DENVER — Colorado lawmakers are withdrawing legislation for a public health insurance option until next year due to the COVID-19 pandemic, officials announced on Monday.
The bill, co-sponsored by Sen. Kerry Donovan and Rep. Dylan Robert, called for the creation of the Colorado Affordable Health Insurance Option, also known as the Colorado Option.
If passed, the state would form a public-private partnership with insurance companies to offer the option to consumers through the state’s individual marketplace.
Donovan in a news release Monday said the bill's supporters "remain committed to developing affordable healthcare options that increase access and competition in every part of Colorado."

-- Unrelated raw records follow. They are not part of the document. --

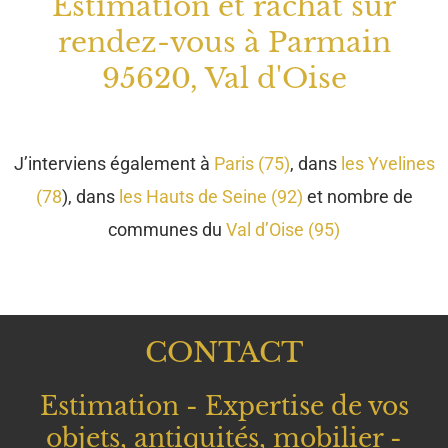
communes du
Val d’Oise (95)
CONTACT
Estimation - Expertise de vos
objets, antiquités, mobilier -
Débarras à domicile
01.39.78.36.75
06.43.59.42.25
Cliquez
ici
pour accéder au formulaire de contact.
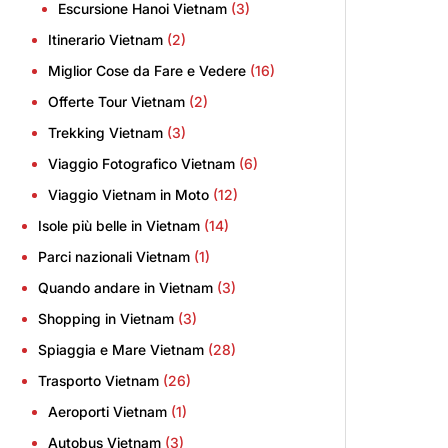
Escursione Hanoi Vietnam
(3)
Itinerario Vietnam
(2)
Miglior Cose da Fare e Vedere
(16)
Offerte Tour Vietnam
(2)
Trekking Vietnam
(3)
Viaggio Fotografico Vietnam
(6)
Viaggio Vietnam in Moto
(12)
Isole più belle in Vietnam
(14)
Parci nazionali Vietnam
(1)
Quando andare in Vietnam
(3)
Shopping in Vietnam
(3)
Spiaggia e Mare Vietnam
(28)
Trasporto Vietnam
(26)
Aeroporti Vietnam
(1)
Autobus Vietnam
(3)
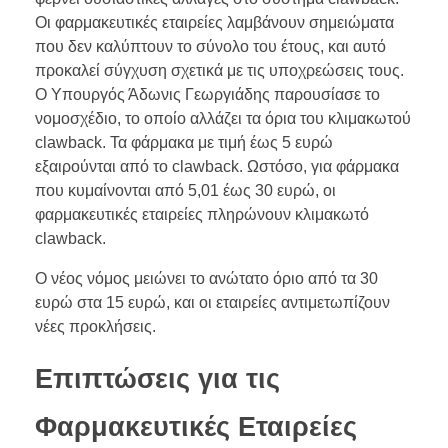
Οι φαρμακευτικές εταιρείες λαμβάνουν σημειώματα
που δεν καλύπτουν το σύνολο του έτους, και αυτό
προκαλεί σύγχυση σχετικά με τις υποχρεώσεις τους.
Ο Υπουργός Άδωνις Γεωργιάδης παρουσίασε το
νομοσχέδιο, το οποίο αλλάζει τα όρια του κλιμακωτού
clawback. Τα φάρμακα με τιμή έως 5 ευρώ
εξαιρούνται από το clawback. Ωστόσο, για φάρμακα
που κυμαίνονται από 5,01 έως 30 ευρώ, οι
φαρμακευτικές εταιρείες πληρώνουν κλιμακωτό
clawback.
Ο νέος νόμος μειώνει το ανώτατο όριο από τα 30
ευρώ στα 15 ευρώ, και οι εταιρείες αντιμετωπίζουν
νέες προκλήσεις.
Επιπτώσεις για τις
Φαρμακευτικές Εταιρείες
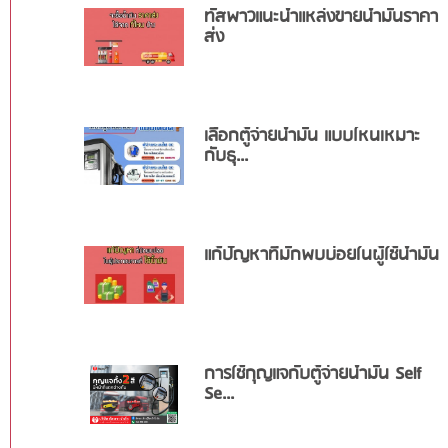
ทัสพาวแนะนำแหล่งขายน้ำมันราคา
ส่ง
เลือกตู้จ่ายน้ำมัน แบบไหนเหมาะ
กับธุ...
แก้ปัญหาที่มักพบบ่อยในผู้ใช้น้ำมัน
การใช้กุญแจกับตู้จ่ายน้ำมัน Self
Se...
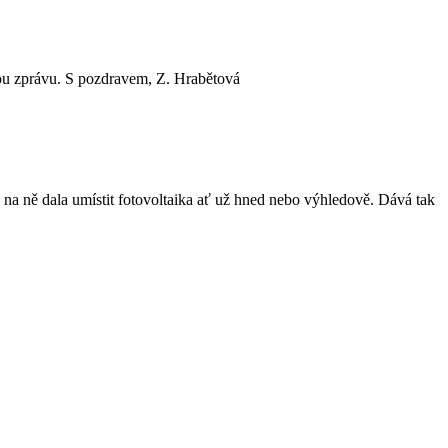
tnou zprávu. S pozdravem, Z. Hrabětová
e na ně dala umístit fotovoltaika ať už hned nebo výhledově. Dává tak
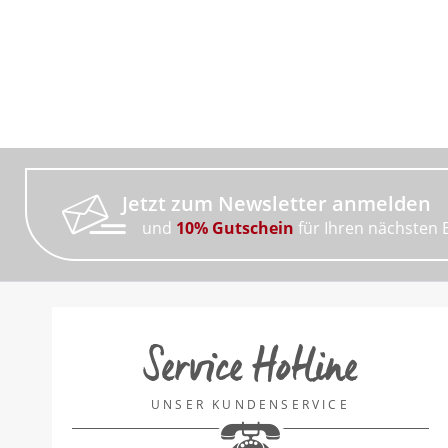
Jetzt zum Newsletter anmelden
und
10% Gutschein
für Ihren nächsten 
Service Hotline
UNSER KUNDENSERVICE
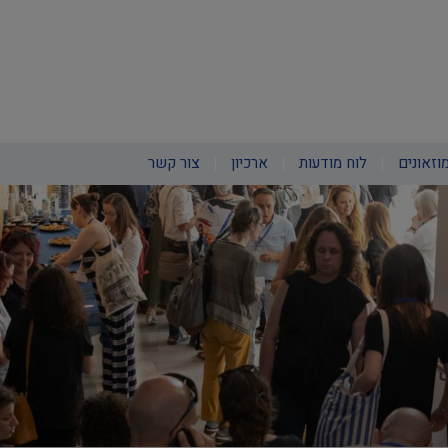
וזאונים
לוח מודעות
ארכיון
צור קשר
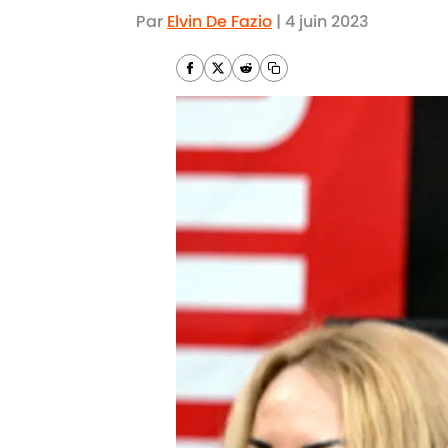
Par
Elvin De Fazio
|
4 juin 2023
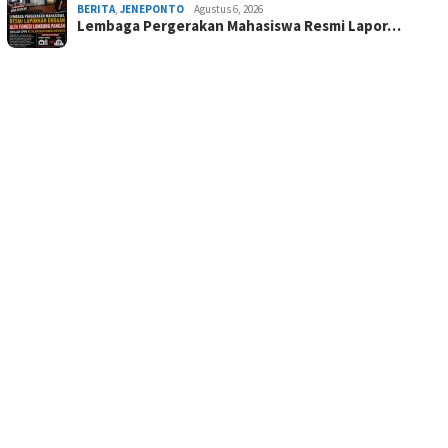
BERITA
,
JENEPONTO
Agustus 6, 2026
Lembaga Pergerakan Mahasiswa Resmi Lapor…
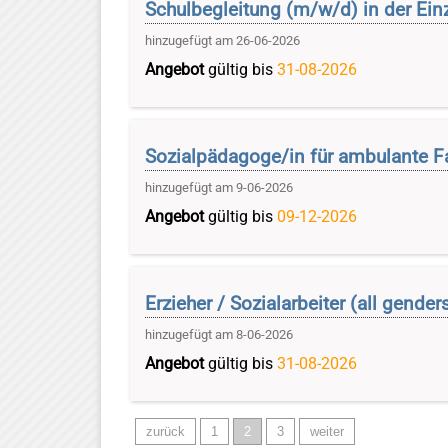
Schulbegleitung (m/w/d) in der Ein
hinzugefügt am 26-06-2026
Angebot
gültig bis
31-08-2026
Sozialpädagoge/in für ambulante Fa
hinzugefügt am 9-06-2026
Angebot
gültig bis
09-12-2026
Erzieher / Sozialarbeiter (all gend
hinzugefügt am 8-06-2026
Angebot
gültig bis
31-08-2026
zurück
1
2
3
weiter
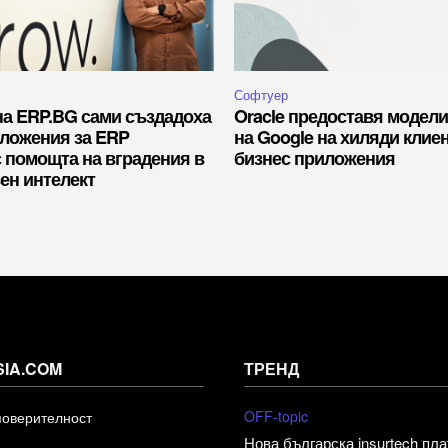
Софтуер
на ERP.BG сами създадоха
Oracle предоставя модели
иложения за ERP
на Google на хиляди клие
с помощта на вградения в
бизнес приложения
ен интелект
SIA.COM
ТРЕНД
OFF-topic
поверителност
Нова българска insurtech пл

“When we introduced the bill, we sought robust engagement with nurses, pharmacists, EMTs, doctors, and hospital staff," bill co-sponsor Rep. Chris Kennedy said in the release. "We plan to engage them after we emerge from this pandemic, and come out with stronger legislation that increases access to affordable healthcare across Colorado.”

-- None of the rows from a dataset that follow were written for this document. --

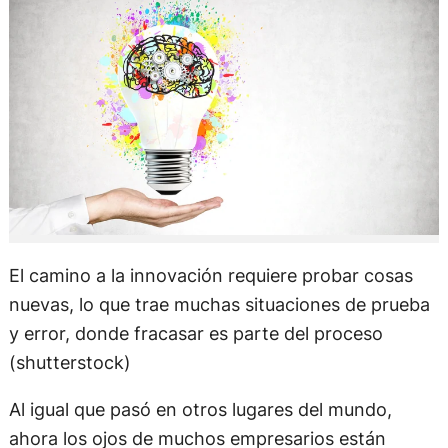
El camino a la innovación requiere probar cosas
nuevas, lo que trae muchas situaciones de prueba
y error, donde fracasar es parte del proceso
(shutterstock)
Al igual que pasó en otros lugares del mundo,
ahora los ojos de muchos empresarios están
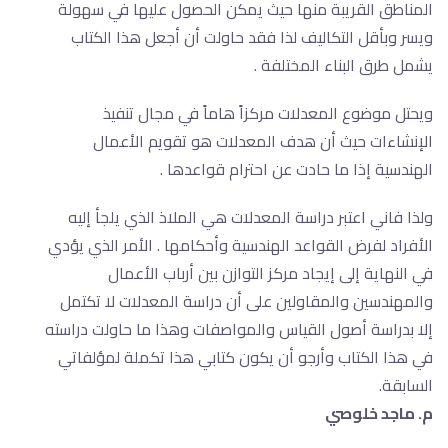
المناطق القريبة منها حيث يمكن الحصول عليها في سهولة
ويسر وبأقل التكاليف لذا فقد حاولت أن أجعل هذا الكتاب
يشمل طرق البناء المختلفة .
ويحتل موضوع المعدلات مركزاً هاماً في مجال تنفيذ
الإنشاءات حيث أن هدف المعدلات هو تقويم الأعمال
الهندسية إذا ما حادت عن احترام قواعدها .
ولذا فاني اعتبر دراسة المعدلات هي الملاذ الذي يلجأ إليه
الأفراد لفرض القواعد الهندسية وأحكامها . الأمر الذي يؤدي
في النهاية إلى إيجاد مركز التوازن بين أرباب الأعمال
والمهندسين والمقاولين على أن دراسة المعدلات لا تكتمل
إلا بدراسة أصول القياس والمواصفات وهذا ما حاولت دراسته
في هذا الكتاب وأرجو أن يكون كتابي هذا تكملة لمؤلفاتي
السابقة.
م. ماجد خلوصي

The proposed public option was years in the making; in 2019, lawmakers passed a bill that required the Department of Health Care Policy and Financing and the Division of Insurance to submit a proposal that contemplates the design, costs, benefits and implementation of a state-backed insurance option.
During his annual State of the State address, Governor Jared Polis announced his support for the idea.

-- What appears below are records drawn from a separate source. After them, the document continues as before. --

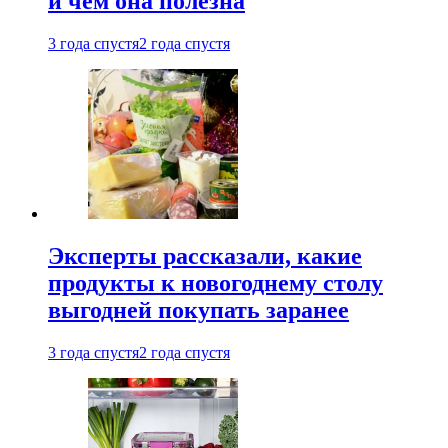
и чем она полезна
3 года спустя
2 года спустя
Эксперты рассказали, какие
продукты к новогоднему столу
выгодней покупать заранее
3 года спустя
2 года спустя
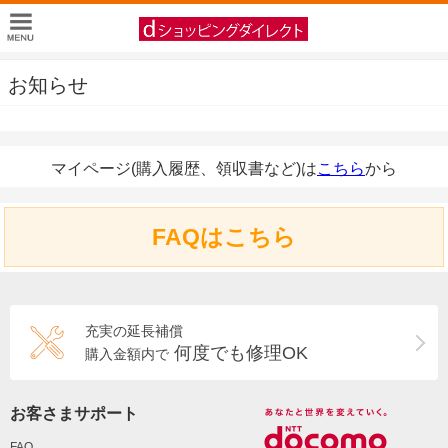
お知らせ
マイページ(購入履歴、領収書など)は
こちら
から
FAQはこちら
充実の延長補償
何度でも修理OK
購入金額内で
お客さまサポート
FAQ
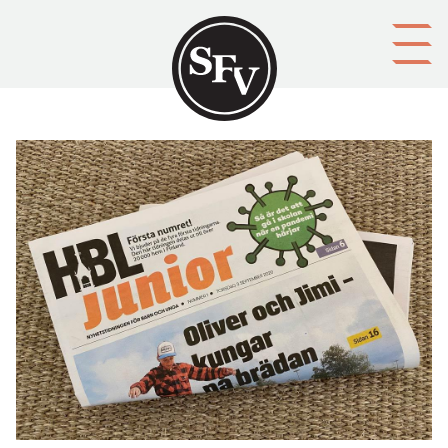
Gå till innehållet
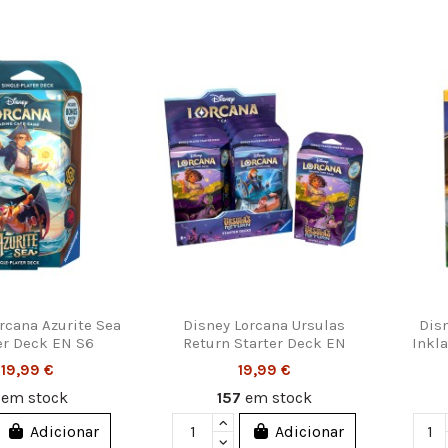
rcana Azurite Sea
Disney Lorcana Ursulas
Disn
er Deck EN S6
Return Starter Deck EN
Inkl
19,99 €
19,99 €
6
em stock
157
em stock
Adicionar
Adicionar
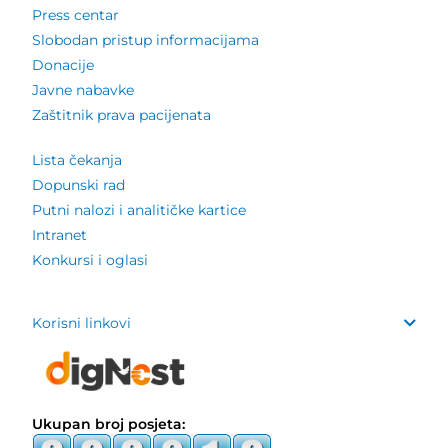
Press centar
Slobodan pristup informacijama
Donacije
Javne nabavke
Zaštitnik prava pacijenata
Lista čekanja
Dopunski rad
Putni nalozi i analitičke kartice
Intranet
Konkursi i oglasi
Korisni linkovi
Ukupan broj posjeta:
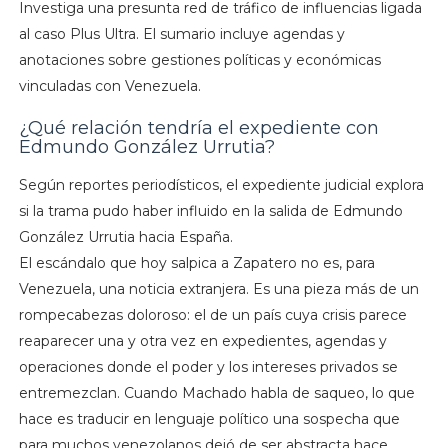
Investiga una presunta red de tráfico de influencias ligada
al caso Plus Ultra. El sumario incluye agendas y
anotaciones sobre gestiones políticas y económicas
vinculadas con Venezuela.
¿Qué relación tendría el expediente con
Edmundo González Urrutia?
Según reportes periodísticos, el expediente judicial explora
si la trama pudo haber influido en la salida de Edmundo
González Urrutia hacia España.
El escándalo que hoy salpica a Zapatero no es, para
Venezuela, una noticia extranjera. Es una pieza más de un
rompecabezas doloroso: el de un país cuya crisis parece
reaparecer una y otra vez en expedientes, agendas y
operaciones donde el poder y los intereses privados se
entremezclan. Cuando Machado habla de saqueo, lo que
hace es traducir en lenguaje político una sospecha que
para muchos venezolanos dejó de ser abstracta hace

If passed, the commissioner of insurance would be required to develop and implement the Colorado Option plan that would be offered to people who purchase health insurance through the individual market.
It would not apply to people who get their health insurance through their employers. Approximately 300,000 people in the state get their health insurance through the state-run exchange program Connect for Health Colorado.
Consumers who buy their insurance through the individual market would not be required to buy into the public option.